En el artículo 431, se añade la definición de actividad periodística: es “el ejercicio de buscar, recolectar, fotografiar, investigar, sintetizar, redactar, jerarquizar, editar, imprimir, divulgar, publicar, o difundir informaciones, noticias, ideas u opiniones para conocimiento del público en general a través de cualquier medio de comunicación, así como la distribución de éstas”.

Indignación

Queda claro que los integrantes de la citada comisión, Francisco Javier Romero, Alejandra Roldán Benitez, Lilia Caritina Olvera Coronel y Vicente Morales Pérez pretenden poner un bozal a los medios de comunicación y de concretarse esta propuesta atentaría no sólo contra el gremio periodístico sino contra el pueblo.

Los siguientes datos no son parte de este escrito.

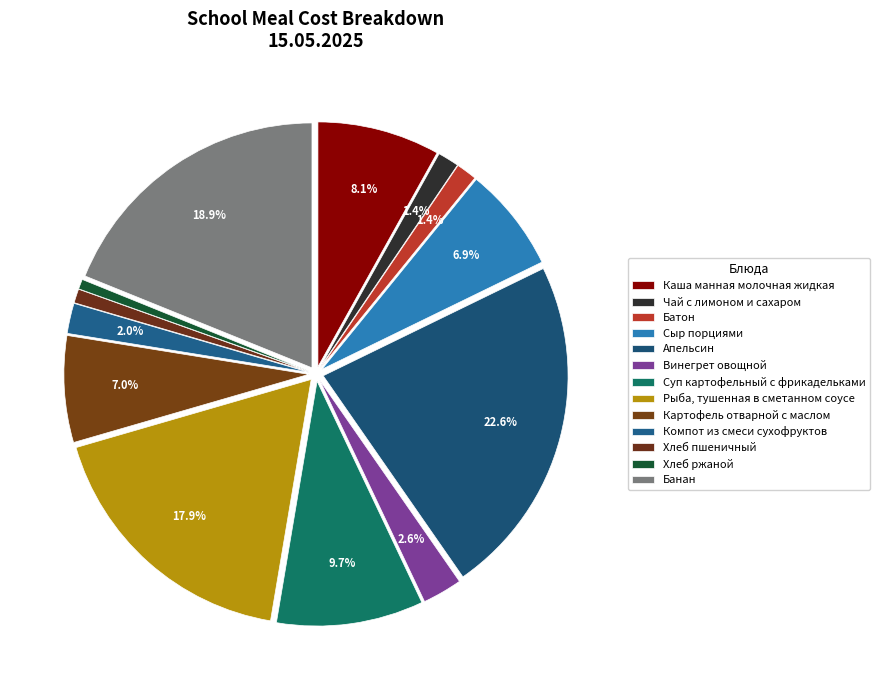

Do Винегрет овощной and Суп картофельный с фрикадельками together represent more than half of the pie?

No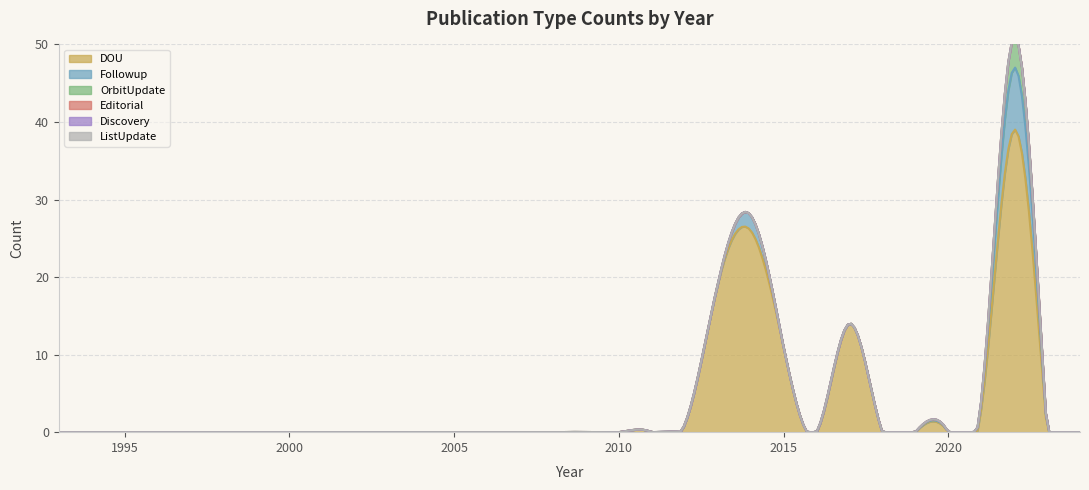

How many interior local peaks does the OrbitUpdate series have?

1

Y por qué, porque la ciudadanía tiene derecho a estar debidamente informados sobre lo que pasa en Tlaxcala, tiene derecho a conocer las tropelías y los excesos que comenten los funcionarios en el poder, pero sobre todo tiene derecho a emitir un juicio sobre el quehacer de los propios medios y del actuar de los políticos.

Darle más elementos a la Comisión de Acceso a la Información Pública y Protección de Datos Personales, sería riesgoso porque se convertiría en la Santa Inquisición de periodistas y de empresas en el estado de Tlaxcala. Sería importante el punto de vista de analistas y del propio pueblo para conocer su postura ante este agravio.